▸ Work order 1: In the Hibernate post, which Hibernate version does the working example in the repository use?
▸ Work order 2: Write out the Hibernate post word for word, from "I create an" up to and including "EAGER by definition).".

▸ Page extract:
- - - - -

Different SQL using find and createQuery from Hibernate entity manager

妖精的绣舞 提交于 2019-12-11 04:43:36

问题


I'm using Hibernate 3.3.0.GA and I noticed some strange behavior, not documented (I think).

I noticed that entityManager.find resolve the EAGER relationships of my entity and entityManager.createQuery not.

Per example, if I have an entity:

@Entity
public class Person {

     @Id
     private int id;

     private String name;

     @ManyToOne //EAGER by default in JPA
     private Address address;

}

The generated SQL with entityManager.find(Person.class, 1L):

select
    person0_.id as id1_1_,
    person0_.address_id as address3_1_1_,
    person0_.name as name1_1_,
    address1_.id as id2_0_ 
from
    Person person0_ 
left outer join
    Address address1_ 
        on person0_.address_id=address1_.id 
where
    person0_.id=?

And the generated SQL with entityManager.createQuery("SELECT p FROM Person where id = 1"):

select
    person0_.id as id1_,
    person0_.address_id as address3_1_,
    person0_.name as name1_ 
from
    Person person0_ 
where
    person0_.id=?

So, is there a explanation about why this happen? For me, both need to have the same behavior.

Working example

I create an example in my repository showing that problem, using Hibernate 4.1.6.Final: https://github.com/dherik/hibernate-find-em-so-question. Just use mvn clean install and the console will print the queries.

Updated

@KlausGroenbaek said the EclipseLink 2.5.2 have the same behaviour in the two methods. He did a Hibernate example too and obtain the similar result in the two methods (find it does a join fetch and createQuery it does multiple selects, both EAGER by definition).


回答1:


I have looked at your example and after fixing it, it works exactly like HiberNate 5.2.5 find() uses a join and createQuery uses multiple selects.

The reason you don't see this in your example is because you have NO DATA in the database, find still does a join, but because there is no Person in the DB, it doesn't need to look for any Address, so the second select is missing.

However, you will notice that even if you add data to your example, the select from address does not show up. This is because the address is already in the Persistence Context from when you used find(), so there is no need to load it again - In fact JPA MUST return the exact same Java instance for the address if it is already loaded in the Persistence Context. If you insert em.clear() or use a different Persistence Context (EntityManager) you will see the select because the address is not already loaded.

- - - - -

▸ Excerpted data:
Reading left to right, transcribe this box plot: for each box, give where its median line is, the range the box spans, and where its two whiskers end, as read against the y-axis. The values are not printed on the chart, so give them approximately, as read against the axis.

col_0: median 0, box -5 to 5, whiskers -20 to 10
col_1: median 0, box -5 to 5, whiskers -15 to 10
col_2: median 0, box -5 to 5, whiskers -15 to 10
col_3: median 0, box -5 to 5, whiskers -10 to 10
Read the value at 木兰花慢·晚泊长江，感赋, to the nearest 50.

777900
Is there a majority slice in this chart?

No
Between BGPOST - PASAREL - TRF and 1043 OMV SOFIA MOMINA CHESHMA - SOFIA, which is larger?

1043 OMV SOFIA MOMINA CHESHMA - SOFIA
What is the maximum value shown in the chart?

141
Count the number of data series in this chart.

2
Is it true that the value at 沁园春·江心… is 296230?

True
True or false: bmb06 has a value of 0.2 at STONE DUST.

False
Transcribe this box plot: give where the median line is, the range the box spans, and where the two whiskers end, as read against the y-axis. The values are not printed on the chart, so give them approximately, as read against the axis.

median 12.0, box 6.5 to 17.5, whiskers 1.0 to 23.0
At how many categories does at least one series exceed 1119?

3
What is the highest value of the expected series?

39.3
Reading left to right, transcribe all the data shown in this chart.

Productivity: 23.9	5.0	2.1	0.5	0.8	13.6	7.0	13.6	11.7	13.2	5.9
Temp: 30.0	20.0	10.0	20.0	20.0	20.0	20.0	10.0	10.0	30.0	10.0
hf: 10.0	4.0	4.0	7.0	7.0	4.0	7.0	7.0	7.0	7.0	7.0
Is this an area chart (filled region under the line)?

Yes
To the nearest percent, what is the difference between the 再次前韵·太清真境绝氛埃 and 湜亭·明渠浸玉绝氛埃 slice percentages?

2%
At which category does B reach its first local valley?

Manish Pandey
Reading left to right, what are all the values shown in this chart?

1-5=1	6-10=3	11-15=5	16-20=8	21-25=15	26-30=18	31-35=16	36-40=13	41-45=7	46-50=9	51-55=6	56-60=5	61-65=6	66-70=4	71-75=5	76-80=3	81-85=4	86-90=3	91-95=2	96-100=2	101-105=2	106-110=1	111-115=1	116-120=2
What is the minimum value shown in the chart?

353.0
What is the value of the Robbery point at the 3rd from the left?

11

- - - - -

▸ Problem solution 1: Hibernate 4.1.6.Final.

▸ Problem solution 2:
I create an example in my repository showing that problem, using Hibernate 4.1.6.Final: https://github.com/dherik/hibernate-find-em-so-question. Just use mvn clean install and the console will print the queries.

Updated

@KlausGroenbaek said the EclipseLink 2.5.2 have the same behaviour in the two methods. He did a Hibernate example too and obtain the similar result in the two methods (find it does a join fetch and createQuery it does multiple selects, both EAGER by definition).